|Isom, Roger - CALIFORNIA COTTON GINNERS|
Submitted to: Journal of Air and Waste Management Association
Publication Type: Peer Reviewed Journal
Publication Acceptance Date: December 4, 1996
Publication Date: N/A
Interpretive Summary: The San Joaquin Valley of California exceeds Federal standards for ozone pollution. Nitrous oxides (NOx) which are created from burning fossil fuels are precursors of ozone. Cotton gins in the Valley use fossil fuels (propane or natural gas) to dry and condition cotton during the ginning process. The State of California has proposed a burner NOx emission limit of 60 ppm or less as part of the licensing criterion for cotton gins. The emission levels of conventional gin burners as well as that of newer lo-NOx emission range from a low of 2.4 ppm to a high of 51 ppm for a lo-NOx and conventional burner, respectively. An economic analysis of the cost per ton of NOx reduction substituting a lo-NOx burner for a conventional burner showed an annual capitalized cost of $16,711/ton. The State air control district has an upper cost limit of $9,700/ton of NOx reduced to require an equipment change. Therefore, using this economic criterion, gins do not have to replace their conventional burners for lo-NOx burners to meet operational licensing requirements.

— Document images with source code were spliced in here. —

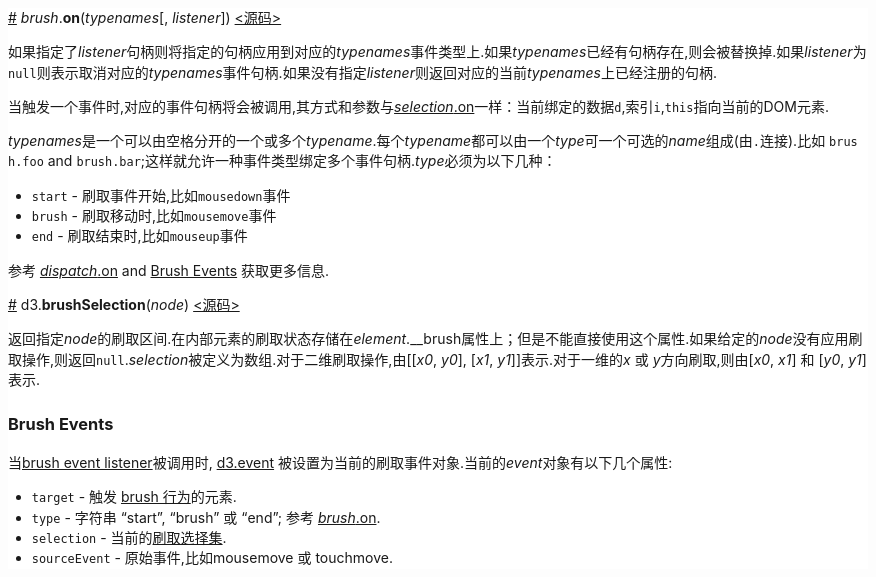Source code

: <a href="#brush_on" name="brush_on">#</a> <i>brush</i>.<b>on</b>(<i>typenames</i>[, <i>listener</i>]) [<源码>](https://github.com/d3/d3-brush/blob/master/src/brush.js#L533 "Source")

如果指定了*listener*句柄则将指定的句柄应用到对应的*typenames*事件类型上.如果*typenames*已经有句柄存在,则会被替换掉.如果*listener*为`null`则表示取消对应的*typenames*事件句柄.如果没有指定*listener*则返回对应的当前*typenames*上已经注册的句柄.

当触发一个事件时,对应的事件句柄将会被调用,其方式和参数与[*selection*.on](https://github.com/d3/d3-selection#selection_on)一样：当前绑定的数据`d`,索引`i`,`this`指向当前的DOM元素.

*typenames*是一个可以由空格分开的一个或多个*typename*.每个*typename*都可以由一个*type*可一个可选的*name*组成(由`.`连接).比如 `brush.foo` and `brush.bar`;这样就允许一种事件类型绑定多个事件句柄.*type*必须为以下几种：

* `start` - 刷取事件开始,比如`mousedown`事件
* `brush` - 刷取移动时,比如`mousemove`事件
* `end` - 刷取结束时,比如`mouseup`事件

参考 [*dispatch*.on](https://github.com/d3/d3-dispatch#dispatch_on) and [Brush Events](#brush-events) 获取更多信息.

<a href="#brushSelection" name="brushSelection">#</a> d3.<b>brushSelection</b>(<i>node</i>) [<源码>](https://github.com/d3/d3-brush/blob/master/src/brush.js#L118 "Source")

返回指定*node*的刷取区间.在内部元素的刷取状态存储在*element*.\_\_brush属性上；但是不能直接使用这个属性.如果给定的*node*没有应用刷取操作,则返回`null`.*selection*被定义为数组.对于二维刷取操作,由[[*x0*, *y0*], [*x1*, *y1*]]表示.对于一维的*x* 或 *y*方向刷取,则由[*x0*, *x1*] 和 [*y0*, *y1*]表示.

### Brush Events

当[brush event listener](#brush_on)被调用时, [d3.event](https://github.com/xswei/d3js_doc/blob/master/API_Reference/d3-selection/README.md#event) 被设置为当前的刷取事件对象.当前的*event*对象有以下几个属性:

* `target` - 触发 [brush 行为](#brush)的元素.
* `type` - 字符串 “start”, “brush” 或 “end”; 参考 [*brush*.on](#brush_on).
* `selection` - 当前的[刷取选择集](#brushSelection).
* `sourceEvent` - 原始事件,比如mousemove 或 touchmove.

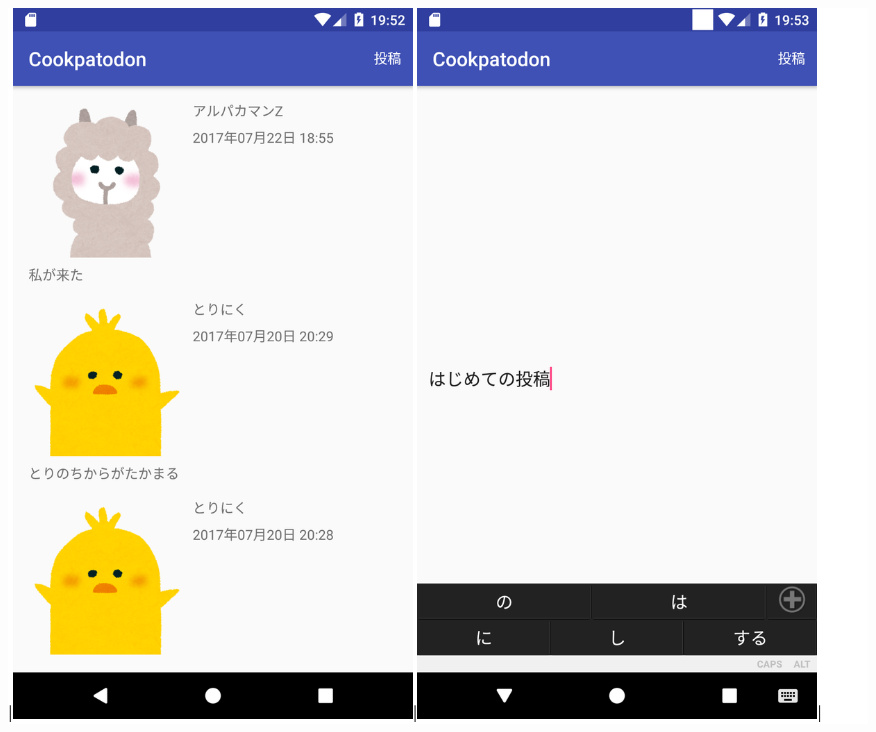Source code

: |<img src="./images/20170727105616_lesson_06_11.png" width="400" />|<img src="./images/20170727105619_lesson_06_12.png" width="400" />|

Technical Abstract: The San Joaquin Valley of California is in the San Joaquin Valley Unified Air Pollution Control District (SJVUAPCD), which is a nonattainment area for ozone of which NOx is a precursor. Because of the Federal Clean Air Act, the SJVUAPCD recently began defining Best Available Control Technology (BACT) for NOx emissions from cotton gin drying system gas fired burners in nits jurisdiction. The NOx emission levels of conventionally used direct fired burners were unknown. It was also unknown how these conventional burners would compare against newer lo-NOx burners or against the proposed SJVUAPCD NOx emission standard of 60 ppm or less. Replicated laboratory measurements were made of the emissions of both conventional direct fired and lo-NOx burner designs. NOx emission levels during the test ranged from a low of 2.4 ppm for one of the lo-NOx designs to a high of 51 ppm for a conventional burner depending on the firing rate. An economic analysis of the cost per ton of NOx reduction substituting a lo-NOx burner for a conventional burner showed an annual capitalized cost of $16,711/ton. The SJVUAPCD has an upper limit of $9,700/ton of NOx reduced to qualify for definition as BACT. Therefore, using this economic criterion, the conventional gas fired burners will presently remain as BACT for cotton gins for the SJVUAPCD.